DIRECTIONS FOR THIS TASK
Write out the records once more, exactly as given.

ENTRIES PROVIDED

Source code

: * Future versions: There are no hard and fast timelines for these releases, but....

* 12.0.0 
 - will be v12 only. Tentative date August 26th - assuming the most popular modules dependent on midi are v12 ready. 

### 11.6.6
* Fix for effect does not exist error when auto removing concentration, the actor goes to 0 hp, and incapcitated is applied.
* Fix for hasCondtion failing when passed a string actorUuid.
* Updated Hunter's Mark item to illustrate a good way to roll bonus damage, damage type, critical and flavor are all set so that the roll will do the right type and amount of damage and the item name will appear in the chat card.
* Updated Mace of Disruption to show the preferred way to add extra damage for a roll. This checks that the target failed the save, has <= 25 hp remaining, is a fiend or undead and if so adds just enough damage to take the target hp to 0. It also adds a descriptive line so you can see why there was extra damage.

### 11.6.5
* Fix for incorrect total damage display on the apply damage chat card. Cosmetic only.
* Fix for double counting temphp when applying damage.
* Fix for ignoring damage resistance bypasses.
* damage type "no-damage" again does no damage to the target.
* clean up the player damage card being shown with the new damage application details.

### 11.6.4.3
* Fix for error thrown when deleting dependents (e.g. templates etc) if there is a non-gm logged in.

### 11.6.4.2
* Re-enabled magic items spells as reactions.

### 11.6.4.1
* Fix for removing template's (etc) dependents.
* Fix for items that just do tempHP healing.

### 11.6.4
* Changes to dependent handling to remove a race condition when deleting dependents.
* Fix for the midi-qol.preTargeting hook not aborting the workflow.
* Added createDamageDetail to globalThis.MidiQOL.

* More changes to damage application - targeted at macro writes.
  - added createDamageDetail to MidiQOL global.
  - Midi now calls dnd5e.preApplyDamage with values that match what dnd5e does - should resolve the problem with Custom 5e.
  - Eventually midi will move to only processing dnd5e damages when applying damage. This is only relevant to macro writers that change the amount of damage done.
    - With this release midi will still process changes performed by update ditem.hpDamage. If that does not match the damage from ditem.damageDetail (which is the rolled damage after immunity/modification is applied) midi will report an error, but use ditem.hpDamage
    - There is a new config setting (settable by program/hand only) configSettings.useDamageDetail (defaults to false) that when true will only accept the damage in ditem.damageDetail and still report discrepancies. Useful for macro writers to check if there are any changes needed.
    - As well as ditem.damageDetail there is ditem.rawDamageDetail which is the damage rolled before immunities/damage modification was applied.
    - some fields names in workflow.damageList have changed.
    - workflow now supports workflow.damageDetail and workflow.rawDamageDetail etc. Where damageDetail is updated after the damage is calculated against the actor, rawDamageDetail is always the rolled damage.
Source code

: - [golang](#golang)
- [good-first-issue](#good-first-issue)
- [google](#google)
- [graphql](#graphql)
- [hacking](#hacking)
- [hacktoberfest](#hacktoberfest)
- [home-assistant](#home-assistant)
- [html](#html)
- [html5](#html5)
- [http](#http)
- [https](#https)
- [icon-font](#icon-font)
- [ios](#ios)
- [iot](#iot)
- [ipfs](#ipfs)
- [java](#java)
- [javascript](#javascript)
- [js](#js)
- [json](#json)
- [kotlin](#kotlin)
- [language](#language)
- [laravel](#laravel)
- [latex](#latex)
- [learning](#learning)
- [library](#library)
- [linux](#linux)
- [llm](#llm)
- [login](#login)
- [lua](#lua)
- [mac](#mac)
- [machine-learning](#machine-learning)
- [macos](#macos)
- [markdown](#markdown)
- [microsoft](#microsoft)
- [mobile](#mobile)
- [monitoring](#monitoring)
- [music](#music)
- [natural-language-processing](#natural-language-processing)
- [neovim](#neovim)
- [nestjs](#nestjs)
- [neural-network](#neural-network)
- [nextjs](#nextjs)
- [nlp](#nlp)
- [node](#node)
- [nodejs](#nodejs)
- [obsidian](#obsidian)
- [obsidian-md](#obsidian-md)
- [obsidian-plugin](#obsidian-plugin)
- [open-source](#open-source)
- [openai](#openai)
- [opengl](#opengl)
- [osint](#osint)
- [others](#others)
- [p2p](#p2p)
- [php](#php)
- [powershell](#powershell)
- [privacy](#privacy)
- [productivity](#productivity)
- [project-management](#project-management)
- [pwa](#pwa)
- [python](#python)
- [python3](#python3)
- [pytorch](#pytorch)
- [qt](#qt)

REPLY
Source code

: * Future versions: There are no hard and fast timelines for these releases, but....

* 12.0.0 
 - will be v12 only. Tentative date August 26th - assuming the most popular modules dependent on midi are v12 ready. 

### 11.6.6
* Fix for effect does not exist error when auto removing concentration, the actor goes to 0 hp, and incapcitated is applied.
* Fix for hasCondtion failing when passed a string actorUuid.
* Updated Hunter's Mark item to illustrate a good way to roll bonus damage, damage type, critical and flavor are all set so that the roll will do the right type and amount of damage and the item name will appear in the chat card.
* Updated Mace of Disruption to show the preferred way to add extra damage for a roll. This checks that the target failed the save, has <= 25 hp remaining, is a fiend or undead and if so adds just enough damage to take the target hp to 0. It also adds a descriptive line so you can see why there was extra damage.

### 11.6.5
* Fix for incorrect total damage display on the apply damage chat card. Cosmetic only.
* Fix for double counting temphp when applying damage.
* Fix for ignoring damage resistance bypasses.
* damage type "no-damage" again does no damage to the target.
* clean up the player damage card being shown with the new damage application details.

### 11.6.4.3
* Fix for error thrown when deleting dependents (e.g. templates etc) if there is a non-gm logged in.

### 11.6.4.2
* Re-enabled magic items spells as reactions.

### 11.6.4.1
* Fix for removing template's (etc) dependents.
* Fix for items that just do tempHP healing.

### 11.6.4
* Changes to dependent handling to remove a race condition when deleting dependents.
* Fix for the midi-qol.preTargeting hook not aborting the workflow.
* Added createDamageDetail to globalThis.MidiQOL.

* More changes to damage application - targeted at macro writes.
  - added createDamageDetail to MidiQOL global.
  - Midi now calls dnd5e.preApplyDamage with values that match what dnd5e does - should resolve the problem with Custom 5e.
  - Eventually midi will move to only processing dnd5e damages when applying damage. This is only relevant to macro writers that change the amount of damage done.
    - With this release midi will still process changes performed by update ditem.hpDamage. If that does not match the damage from ditem.damageDetail (which is the rolled damage after immunity/modification is applied) midi will report an error, but use ditem.hpDamage
    - There is a new config setting (settable by program/hand only) configSettings.useDamageDetail (defaults to false) that when true will only accept the damage in ditem.damageDetail and still report discrepancies. Useful for macro writers to check if there are any changes needed.
    - As well as ditem.damageDetail there is ditem.rawDamageDetail which is the damage rolled before immunities/damage modification was applied.
    - some fields names in workflow.damageList have changed.
    - workflow now supports workflow.damageDetail and workflow.rawDamageDetail etc. Where damageDetail is updated after the damage is calculated against the actor, rawDamageDetail is always the rolled damage.
Source code

: - [golang](#golang)
- [good-first-issue](#good-first-issue)
- [google](#google)
- [graphql](#graphql)
- [hacking](#hacking)
- [hacktoberfest](#hacktoberfest)
- [home-assistant](#home-assistant)
- [html](#html)
- [html5](#html5)
- [http](#http)
- [https](#https)
- [icon-font](#icon-font)
- [ios](#ios)
- [iot](#iot)
- [ipfs](#ipfs)
- [java](#java)
- [javascript](#javascript)
- [js](#js)
- [json](#json)
- [kotlin](#kotlin)
- [language](#language)
- [laravel](#laravel)
- [latex](#latex)
- [learning](#learning)
- [library](#library)
- [linux](#linux)
- [llm](#llm)
- [login](#login)
- [lua](#lua)
- [mac](#mac)
- [machine-learning](#machine-learning)
- [macos](#macos)
- [markdown](#markdown)
- [microsoft](#microsoft)
- [mobile](#mobile)
- [monitoring](#monitoring)
- [music](#music)
- [natural-language-processing](#natural-language-processing)
- [neovim](#neovim)
- [nestjs](#nestjs)
- [neural-network](#neural-network)
- [nextjs](#nextjs)
- [nlp](#nlp)
- [node](#node)
- [nodejs](#nodejs)
- [obsidian](#obsidian)
- [obsidian-md](#obsidian-md)
- [obsidian-plugin](#obsidian-plugin)
- [open-source](#open-source)
- [openai](#openai)
- [opengl](#opengl)
- [osint](#osint)
- [others](#others)
- [p2p](#p2p)
- [php](#php)
- [powershell](#powershell)
- [privacy](#privacy)
- [productivity](#productivity)
- [project-management](#project-management)
- [pwa](#pwa)
- [python](#python)
- [python3](#python3)
- [pytorch](#pytorch)
- [qt](#qt)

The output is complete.